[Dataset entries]
**********
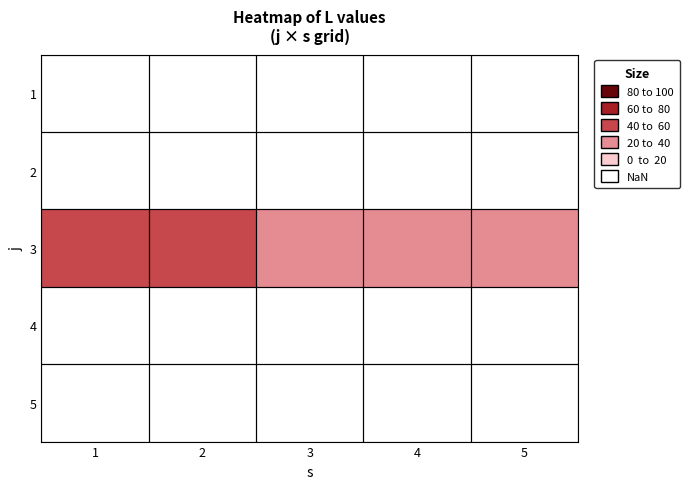

At which category is the sum across all series the highest?

1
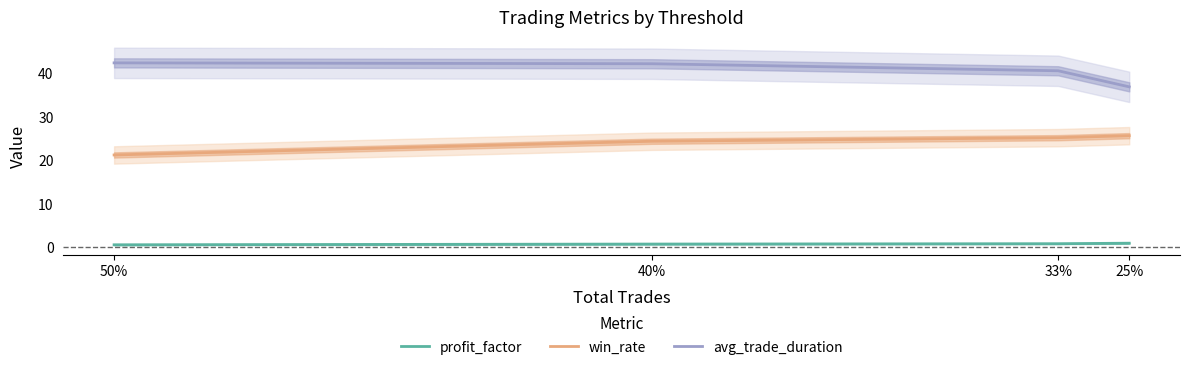

What is the difference between the second highest and second lowest values in the profit_factor series?

0.1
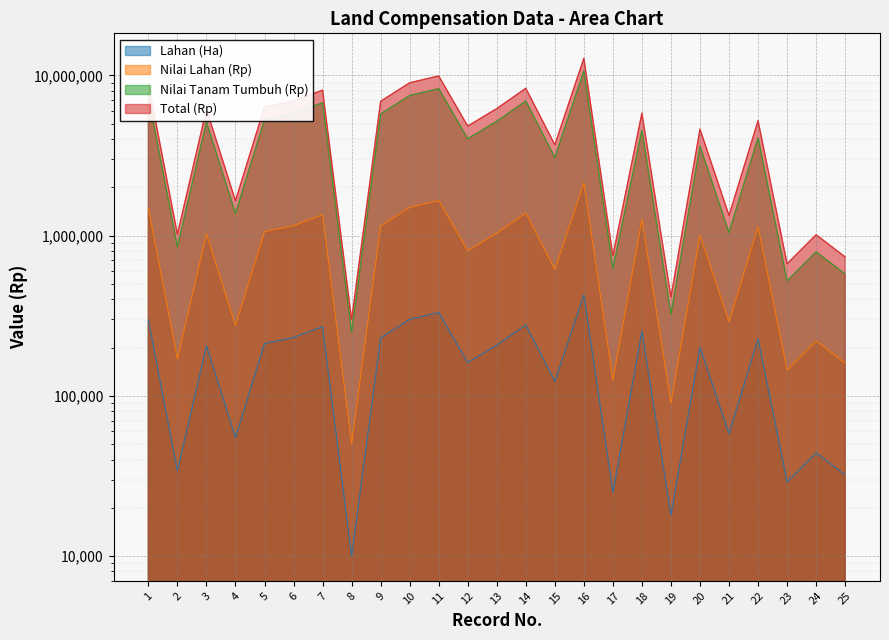

At which label does Nilai Tanam Tumbuh (Rp) reach its minimum?

8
**********
» **Job**
Can you lay out the text lines of all the records above as a numbered list, skipping blank lines and leaving out the pictures?

» **Result**
1. At which category is the sum across all series the highest?
2. 1
3. What is the difference between the second highest and second lowest values in the profit_factor series?
4. 0.1
5. At which label does Nilai Tanam Tumbuh (Rp) reach its minimum?
6. 8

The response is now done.